Input material:

···

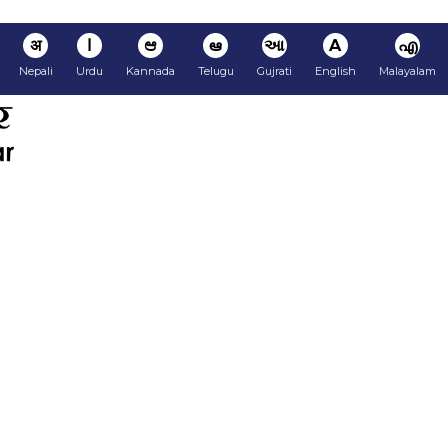
अ
ا
ಆ
ఆ
આ
A
എ
Nepali
Urdu
Kannada
Telugu
Gujrati
English
Malayalam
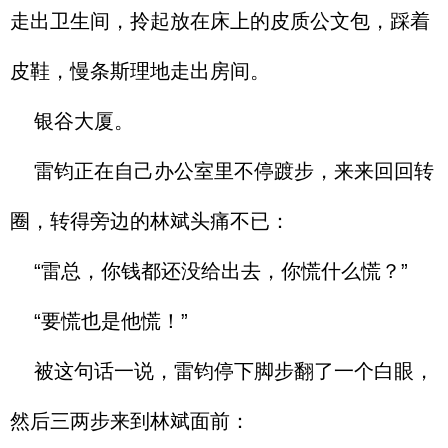
走出卫生间，拎起放在床上的皮质公文包，踩着
皮鞋，慢条斯理地走出房间。
银谷大厦。
雷钧正在自己办公室里不停踱步，来来回回转
圈，转得旁边的林斌头痛不已：
“雷总，你钱都还没给出去，你慌什么慌？”
“要慌也是他慌！”
被这句话一说，雷钧停下脚步翻了一个白眼，
然后三两步来到林斌面前：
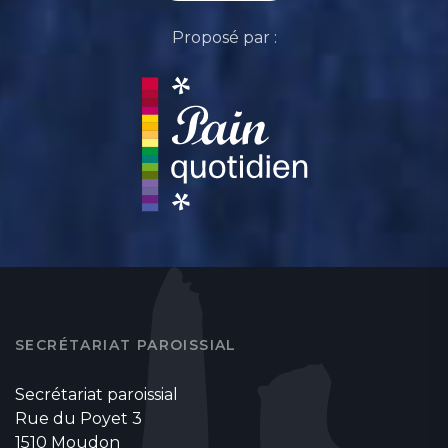
Proposé par :
SECRÉTARIAT PAROISSIAL
Secrétariat paroissial
Rue du Poyet 3
1510 Moudon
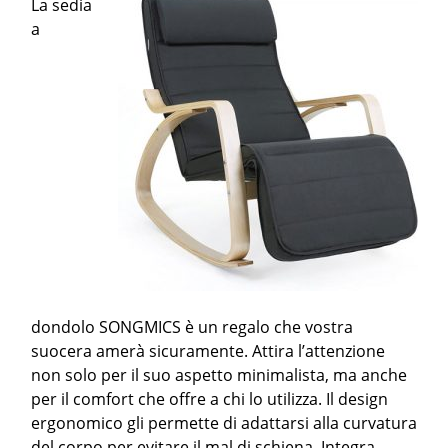
La sedia
a
dondolo SONGMICS è un regalo che vostra
suocera amerà sicuramente. Attira l’attenzione
non solo per il suo aspetto minimalista, ma anche
per il comfort che offre a chi lo utilizza. Il design
ergonomico gli permette di adattarsi alla curvatura
del corpo per evitare il mal di schiena. Integra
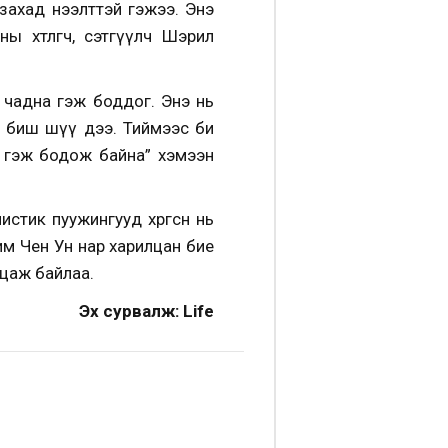
захад нээлттэй гэжээ. Энэ
ы хөтлөгч, сэтгүүлч Шэрил
 чадна гэж боддог. Энэ нь
л биш шүү дээ. Тиймээс би
а гэж бодож байна” хэмээн
ик пуужингууд хөөргөсөн нь
м Чен Ун нар харилцан бие
лцаж байлаа.
Эх сурвалж: Life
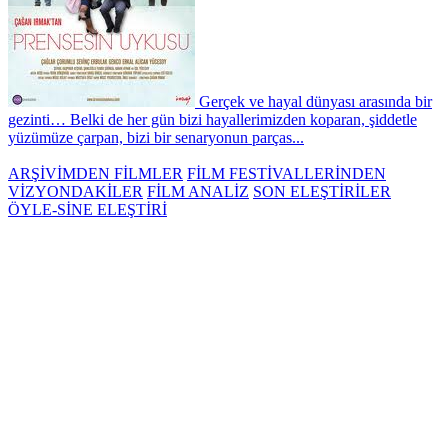
Gerçek ve hayal dünyası arasında bir
gezinti… Belki de her gün bizi hayallerimizden koparan, şiddetle
yüzümüze çarpan, bizi bir senaryonun parças...
ARŞİVİMDEN FİLMLER
FİLM FESTİVALLERİNDEN
VİZYONDAKİLER
FİLM ANALİZ
SON ELEŞTİRİLER
ÖYLE-SİNE ELEŞTİRİ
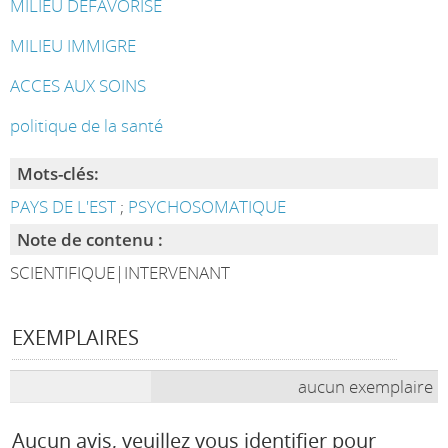
MILIEU DEFAVORISE
MILIEU IMMIGRE
ACCES AUX SOINS
politique de la santé
Mots-clés:
PAYS DE L'EST
;
PSYCHOSOMATIQUE
Note de contenu :
SCIENTIFIQUE|INTERVENANT
EXEMPLAIRES
aucun exemplaire
Aucun avis, veuillez vous identifier pour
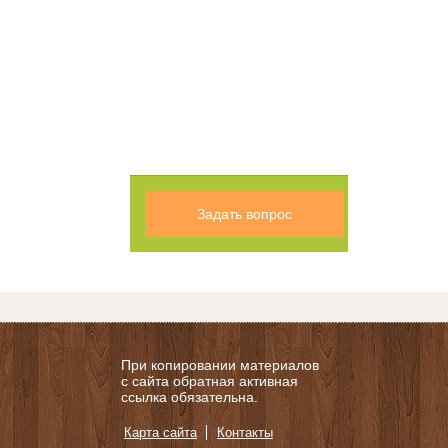
Задать вопрос
При копировании материалов
с сайта обратная активная
ссылка обязательна.
Карта сайта
Контакты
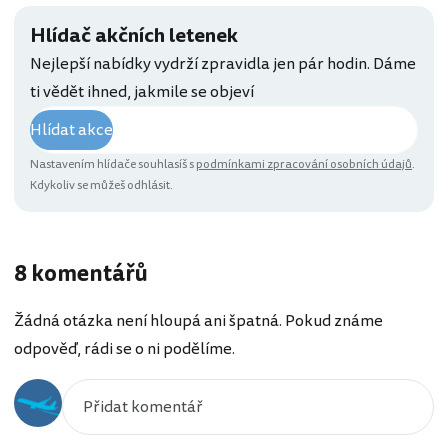
Hlídač akčních letenek
Nejlepší nabídky vydrží zpravidla jen pár hodin. Dáme
ti vědět ihned, jakmile se objeví
Hlídat akce
Nastavením hlídače souhlasíš s
podmínkami zpracování osobních údajů
.
Kdykoliv se můžeš odhlásit.
8 komentářů
Žádná otázka není hloupá ani špatná. Pokud známe
odpověď, rádi se o ni podělíme.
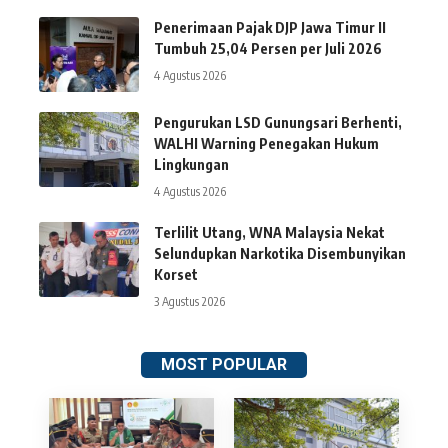
Penerimaan Pajak DJP Jawa Timur II
Tumbuh 25,04 Persen per Juli 2026
4 Agustus 2026
Pengurukan LSD Gunungsari Berhenti,
WALHI Warning Penegakan Hukum
Lingkungan
4 Agustus 2026
Terlilit Utang, WNA Malaysia Nekat
Selundupkan Narkotika Disembunyikan
Korset
3 Agustus 2026
MOST POPULAR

···

Task description: Please reproduce the records word for word, from their very start through the line that contains "1510 Moudon". Leave the pictures out of your answer.

Result below:
अ
ا
ಆ
ఆ
આ
A
എ
Nepali
Urdu
Kannada
Telugu
Gujrati
English
Malayalam
走出卫生间，拎起放在床上的皮质公文包，踩着
皮鞋，慢条斯理地走出房间。
银谷大厦。
雷钧正在自己办公室里不停踱步，来来回回转
圈，转得旁边的林斌头痛不已：
“雷总，你钱都还没给出去，你慌什么慌？”
“要慌也是他慌！”
被这句话一说，雷钧停下脚步翻了一个白眼，
然后三两步来到林斌面前：
Proposé par :
SECRÉTARIAT PAROISSIAL
Secrétariat paroissial
Rue du Poyet 3
1510 Moudon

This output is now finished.